With pleasure, we announce the 2016 recipients of the Peter T. Millard Award, the USFA Academic Freedom Award and the Peter C. Dooley Legacy Award.
The 2016 Peter Millard Award goes to Chris Adams from the Library.
Chris has patiently and painstakingly served USFA members for a number of years. As an Executive Committee member and a Grievance Officer for the USFA, as well as a member of the CAUT Librarians and Archivists Committee, he has worked steadfastly and without flamboyance in support of the USFA, USFA members and his fellow librarians.
The 2016 Academic Freedom Award goes to Penni Stewart, Associate Professor of Sociology, York University.
Penni has made numerous and important contributions to academic freedom in Canada. A gifted, unselfish and courageous colleague, she has patiently and bravely unpacked difficult situations that bring the desire for equity into conflict with principles and practices of academic freedom, including exposure of and resistance to the misuse of respectful workplace policies to silence criticism of University and college administrations. Penni has made national contributions to academic freedom as President and member of the CAUT Executive protecting the rights of unfairly endangered colleagues and educating university presidents and provosts in the basics of academic freedom. She has exercised prudent and informed counsel, keeping interests of individual faculty and their associations’ paramount and developed defences of core academic rights that send a powerful message across Canada and across borders.

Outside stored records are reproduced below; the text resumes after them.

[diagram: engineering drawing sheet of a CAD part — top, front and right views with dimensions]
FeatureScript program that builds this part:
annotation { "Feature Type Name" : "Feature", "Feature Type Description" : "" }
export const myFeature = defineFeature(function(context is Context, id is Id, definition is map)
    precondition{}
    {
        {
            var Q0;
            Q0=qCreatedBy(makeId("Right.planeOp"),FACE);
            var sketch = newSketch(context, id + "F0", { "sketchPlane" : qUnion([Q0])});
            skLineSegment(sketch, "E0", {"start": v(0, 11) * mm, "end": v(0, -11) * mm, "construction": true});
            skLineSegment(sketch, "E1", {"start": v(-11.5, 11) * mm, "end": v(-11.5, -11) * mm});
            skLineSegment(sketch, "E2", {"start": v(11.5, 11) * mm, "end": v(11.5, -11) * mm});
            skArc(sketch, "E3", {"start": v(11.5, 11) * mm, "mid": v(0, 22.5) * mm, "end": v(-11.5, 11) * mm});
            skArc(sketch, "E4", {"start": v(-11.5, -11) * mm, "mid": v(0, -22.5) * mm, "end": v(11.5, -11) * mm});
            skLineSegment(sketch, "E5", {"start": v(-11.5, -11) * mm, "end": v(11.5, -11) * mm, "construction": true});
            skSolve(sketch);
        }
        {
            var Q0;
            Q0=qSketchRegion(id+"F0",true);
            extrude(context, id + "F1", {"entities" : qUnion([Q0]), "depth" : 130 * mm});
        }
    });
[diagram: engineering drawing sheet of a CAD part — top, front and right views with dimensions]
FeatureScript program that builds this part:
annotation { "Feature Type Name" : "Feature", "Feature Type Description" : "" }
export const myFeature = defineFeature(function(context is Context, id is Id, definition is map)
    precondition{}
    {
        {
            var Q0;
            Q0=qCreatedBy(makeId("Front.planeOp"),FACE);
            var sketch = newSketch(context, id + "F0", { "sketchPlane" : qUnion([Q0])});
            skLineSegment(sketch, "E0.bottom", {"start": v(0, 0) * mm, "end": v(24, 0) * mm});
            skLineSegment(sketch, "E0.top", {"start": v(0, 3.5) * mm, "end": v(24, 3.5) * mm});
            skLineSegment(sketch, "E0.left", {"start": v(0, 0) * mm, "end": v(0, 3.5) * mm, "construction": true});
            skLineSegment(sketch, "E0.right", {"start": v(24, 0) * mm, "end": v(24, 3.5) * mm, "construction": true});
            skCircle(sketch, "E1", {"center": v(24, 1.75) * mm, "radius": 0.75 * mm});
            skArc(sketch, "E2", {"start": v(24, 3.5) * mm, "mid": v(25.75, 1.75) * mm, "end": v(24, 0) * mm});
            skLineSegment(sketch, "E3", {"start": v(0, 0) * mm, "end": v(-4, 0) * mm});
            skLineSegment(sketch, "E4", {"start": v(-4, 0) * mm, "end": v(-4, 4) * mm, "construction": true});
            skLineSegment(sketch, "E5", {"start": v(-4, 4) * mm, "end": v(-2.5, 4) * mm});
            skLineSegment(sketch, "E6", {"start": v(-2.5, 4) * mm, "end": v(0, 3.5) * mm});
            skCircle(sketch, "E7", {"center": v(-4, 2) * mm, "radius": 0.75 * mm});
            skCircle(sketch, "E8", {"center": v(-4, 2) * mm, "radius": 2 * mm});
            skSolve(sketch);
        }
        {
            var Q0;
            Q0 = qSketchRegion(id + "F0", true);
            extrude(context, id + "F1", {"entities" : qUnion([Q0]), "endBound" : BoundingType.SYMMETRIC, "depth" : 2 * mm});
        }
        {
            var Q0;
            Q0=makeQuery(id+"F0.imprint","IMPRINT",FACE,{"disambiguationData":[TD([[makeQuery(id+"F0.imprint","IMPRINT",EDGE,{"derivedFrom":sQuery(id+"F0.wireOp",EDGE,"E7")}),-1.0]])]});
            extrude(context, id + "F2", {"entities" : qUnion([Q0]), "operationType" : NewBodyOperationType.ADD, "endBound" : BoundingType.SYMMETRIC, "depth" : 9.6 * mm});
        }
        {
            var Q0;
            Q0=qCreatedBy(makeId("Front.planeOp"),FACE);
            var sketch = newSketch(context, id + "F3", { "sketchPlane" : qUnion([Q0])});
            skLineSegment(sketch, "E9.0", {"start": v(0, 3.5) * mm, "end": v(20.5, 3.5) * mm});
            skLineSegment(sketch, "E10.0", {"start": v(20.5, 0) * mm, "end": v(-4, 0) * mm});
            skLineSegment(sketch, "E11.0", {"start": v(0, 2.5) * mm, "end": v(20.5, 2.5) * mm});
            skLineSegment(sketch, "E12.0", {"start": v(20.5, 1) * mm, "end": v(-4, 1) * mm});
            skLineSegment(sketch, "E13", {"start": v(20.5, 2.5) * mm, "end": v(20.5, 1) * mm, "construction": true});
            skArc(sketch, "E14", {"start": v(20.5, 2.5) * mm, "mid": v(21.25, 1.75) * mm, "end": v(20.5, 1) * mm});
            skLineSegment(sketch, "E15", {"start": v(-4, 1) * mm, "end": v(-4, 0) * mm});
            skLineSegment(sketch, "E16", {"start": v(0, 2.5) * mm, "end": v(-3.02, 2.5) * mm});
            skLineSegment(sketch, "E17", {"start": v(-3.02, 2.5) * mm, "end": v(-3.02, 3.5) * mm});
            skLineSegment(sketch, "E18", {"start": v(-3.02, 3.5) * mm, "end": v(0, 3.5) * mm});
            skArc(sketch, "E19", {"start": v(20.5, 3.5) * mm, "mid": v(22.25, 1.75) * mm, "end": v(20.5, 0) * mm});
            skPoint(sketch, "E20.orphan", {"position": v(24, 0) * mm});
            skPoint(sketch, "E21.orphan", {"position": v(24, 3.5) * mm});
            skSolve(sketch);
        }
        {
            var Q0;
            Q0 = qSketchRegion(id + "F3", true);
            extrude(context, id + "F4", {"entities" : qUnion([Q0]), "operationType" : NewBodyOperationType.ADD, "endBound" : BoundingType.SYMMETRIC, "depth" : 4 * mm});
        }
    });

The 2016 Peter C. Dooley Legacy Award goes to Howard Woodhouse and Jay Kalra, both from the University of Saskatchewan. Their examples as champions of collegial governance and collegial decision-making at the U of S, while different, are equally important.
Howard is committed to the University as a place of learning where major decisions are made by faculty free from the influence of external forces. Through various peer-reviewed and popular publications, he has taken an active role in the mobilization of knowledge about university governance and he has used it in conjunction with members of the university community to draw attention to the problematic aspects of the TransformUS initiative where collegial governance was undermined.
Jay has had a leadership role in collegial governance as Chair of University Council while the collegium navigated very rough waters seeking to restore our institution to internal health, invigorating independence and public esteem. His unequivocal commitment to collegial rights and responsibilities as the ground on which stability could be achieved and a new institutional course set, along with his unapologetic and recurrent reminders at Council meetings of the values and process that govern Council’s activities and that academic decisions belong in academic hands, carried the university community during the acutely stressful time surrounding TransformUS, the ensuing leadership crisis and an interim presidency.
These awards will be presented at a celebration dinner on Thursday, April 7.
In addition to the celebration dinner on April 7, the USFA is hosting an academic freedom event from 4:00 to 5:45 in the Neatby-Timlin Theater (241 Arts). Event details can be found on the USFA website. Please plan to attend.